Hayes worked on those proposals. 

“We went door-to-door collecting signatures from everyone, telling them the importance of paid leave,” Hayes remembered. “We got all the signatures and it was so awesome. We took pictures of us delivering the boxes and, you know, getting them verified, and they got verified. And we were about to be put on the ballot.”

This spurred the Legislature to make a move as unprecedented as it was nakedly partisan. They’d adopt the legislation, something Michigan allows the Legislature to do, and then slice and dice it to a shadow of what voters were asking for. 

“They took it off the ballot and just decided to go ahead and chop it all up,” Hayes said. “Even though we were all so excited at the fact that yes, now it was recognized that this was needed and it was passed, it was just not what we asked for. So now we’re still in that fight to try and make changes and make it what we were originally asking for.”

What Adopt and Amend Is, and How Nessel Can Fix It

The Legislature chose to adopt the proposals to keep them off the ballot. 

Normally, if a proposal is adopted by the Legislature, it can’t be changed until the next Legislature, and crucially in 2018 the next governor, are both sworn in. But the entire reason the Legislature adopted them is that changing ideas adopted from the Legislature is far easier than changing ideas voted on by the people.  

In the last few days of Snyder’s time as governor, after the people of Michigan voted for a change in direction for the state’s leadership, Schuette fired one last salvo against the incoming governor who’d bested him at the ballot box. He changed longstanding Michigan law to allow Republicans to totally gut the will of the people they had enacted just three months earlier. 

“Schuette came out with an opinion that reversed the Kelley Opinion,” Wells explained. “The Kelley Opinion has been around for over 40 years. Kelley was a respected attorney general. And he already made a ruling on this a long, long time ago that you couldn’t adopt and amend in the same legislative cycle. Schuette then overruled that.” 

The Kelley Opinion, named for former Attorney General Frank Kelley, was issued in 1964, explicitly stating that adopted initiatives could only be changed in the next legislative session or after. Schuette reversed that with a letter practically in an instant. And now Mothering Justice is asking Nessel to do the same. 

“Right now, the attorney general can rescind the Schuette Opinion and return it to the original opinion, which was Kelley,” said Wells. “Which would restore those two ballot initiatives to their original versions.”

Nessel hasn’t done so, despite calls from parents like Hayes and Wells, which prompted Mothering Justice to file a lawsuit, Mothering Justice v. Nessel, that would have the courts reestablish the Kelley Opinion. Lawsuits about the adopt and amend strategy had been previously avoided by Michigan’s Supreme Court, but after the 2020 election that might not be true a second time. 
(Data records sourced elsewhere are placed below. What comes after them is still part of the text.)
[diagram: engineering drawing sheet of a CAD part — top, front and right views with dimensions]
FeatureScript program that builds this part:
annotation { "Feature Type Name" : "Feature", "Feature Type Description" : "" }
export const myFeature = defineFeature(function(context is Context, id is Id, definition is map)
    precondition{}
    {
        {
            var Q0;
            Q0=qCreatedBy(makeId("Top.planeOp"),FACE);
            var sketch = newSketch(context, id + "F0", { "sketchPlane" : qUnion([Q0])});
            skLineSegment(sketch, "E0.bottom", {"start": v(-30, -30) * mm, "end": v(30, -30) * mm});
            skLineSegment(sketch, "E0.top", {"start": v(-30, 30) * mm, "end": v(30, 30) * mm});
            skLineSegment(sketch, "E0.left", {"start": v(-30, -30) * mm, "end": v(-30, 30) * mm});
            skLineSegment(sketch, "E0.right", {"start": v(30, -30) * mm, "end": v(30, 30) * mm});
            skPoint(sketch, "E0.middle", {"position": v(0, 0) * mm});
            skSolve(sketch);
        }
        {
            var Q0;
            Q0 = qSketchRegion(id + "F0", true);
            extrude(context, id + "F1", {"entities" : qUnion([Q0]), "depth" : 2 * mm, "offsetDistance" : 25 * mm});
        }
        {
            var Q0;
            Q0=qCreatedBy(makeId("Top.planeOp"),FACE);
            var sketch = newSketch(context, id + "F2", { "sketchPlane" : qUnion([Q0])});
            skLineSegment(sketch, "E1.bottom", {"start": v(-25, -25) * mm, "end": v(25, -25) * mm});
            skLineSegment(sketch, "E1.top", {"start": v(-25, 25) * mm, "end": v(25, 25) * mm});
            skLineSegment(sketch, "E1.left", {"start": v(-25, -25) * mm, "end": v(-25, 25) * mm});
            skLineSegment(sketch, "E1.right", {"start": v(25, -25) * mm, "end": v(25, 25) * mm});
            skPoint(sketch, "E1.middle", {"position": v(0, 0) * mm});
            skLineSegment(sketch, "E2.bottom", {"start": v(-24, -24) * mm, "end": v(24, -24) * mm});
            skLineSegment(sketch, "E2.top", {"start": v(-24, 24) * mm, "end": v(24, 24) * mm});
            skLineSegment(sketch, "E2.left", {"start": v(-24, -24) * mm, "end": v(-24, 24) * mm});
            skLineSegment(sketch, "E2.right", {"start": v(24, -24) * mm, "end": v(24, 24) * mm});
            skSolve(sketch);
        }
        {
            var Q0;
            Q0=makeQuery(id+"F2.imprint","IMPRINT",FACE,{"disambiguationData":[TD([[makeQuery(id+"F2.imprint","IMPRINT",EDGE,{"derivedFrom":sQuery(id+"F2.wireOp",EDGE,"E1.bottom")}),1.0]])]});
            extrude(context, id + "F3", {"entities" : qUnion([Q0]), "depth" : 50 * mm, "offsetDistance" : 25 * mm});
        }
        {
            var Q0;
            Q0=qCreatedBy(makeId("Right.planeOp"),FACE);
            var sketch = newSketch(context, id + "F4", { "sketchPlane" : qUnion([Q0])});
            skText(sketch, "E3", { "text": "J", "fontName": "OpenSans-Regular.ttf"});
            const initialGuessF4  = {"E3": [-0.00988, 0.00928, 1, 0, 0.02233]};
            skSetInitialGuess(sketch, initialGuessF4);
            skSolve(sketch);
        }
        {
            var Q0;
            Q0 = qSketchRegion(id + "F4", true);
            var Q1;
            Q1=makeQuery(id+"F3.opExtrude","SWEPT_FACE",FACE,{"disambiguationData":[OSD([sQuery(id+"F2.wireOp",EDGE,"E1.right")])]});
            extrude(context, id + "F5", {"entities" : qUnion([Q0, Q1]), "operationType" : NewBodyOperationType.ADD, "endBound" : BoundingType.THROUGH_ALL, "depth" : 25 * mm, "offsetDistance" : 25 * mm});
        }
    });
SEE ALSO: Sick Leave Was Cut In Michigan Before Coronavirus. This May Be The Solution.

Though she agrees that the adopt and amend strategy was unconstitutional, Nessel had been encouraging Mothering Justice to take the slower approach of suing the State of Michigan, putting tension between the allies. She’s bristled at being a named party in Mothering Justice’s suit and having so much attention focused on her role in this issue. It’s a tension Mothering Justice didn’t want, and still hopes can be resolved with the creation of a Nessel Opinion.

“We did not want to sue her. That was not the initial thought, that was not the initial process,” Wells explained. “That’s still not what we want to do. She has the opportunity to be our hero. She has the opportunity to restore something that was taken away from Michigan workers. I hope the understanding is that we’re trying to work with her, and that she’s always been an ally for us, with us. We just want to continue that allyship and support the people in our communities.” 

All Nessel has to do to be Wells’ hero, and the hero of everyone Mothering Justice represents, is write a letter saying what she already believes that Schuette was wrong and adopt and amend is an unconstitutional strategy. That would instantly change everything for working Michiganders and bring paid sick leave to the entire state.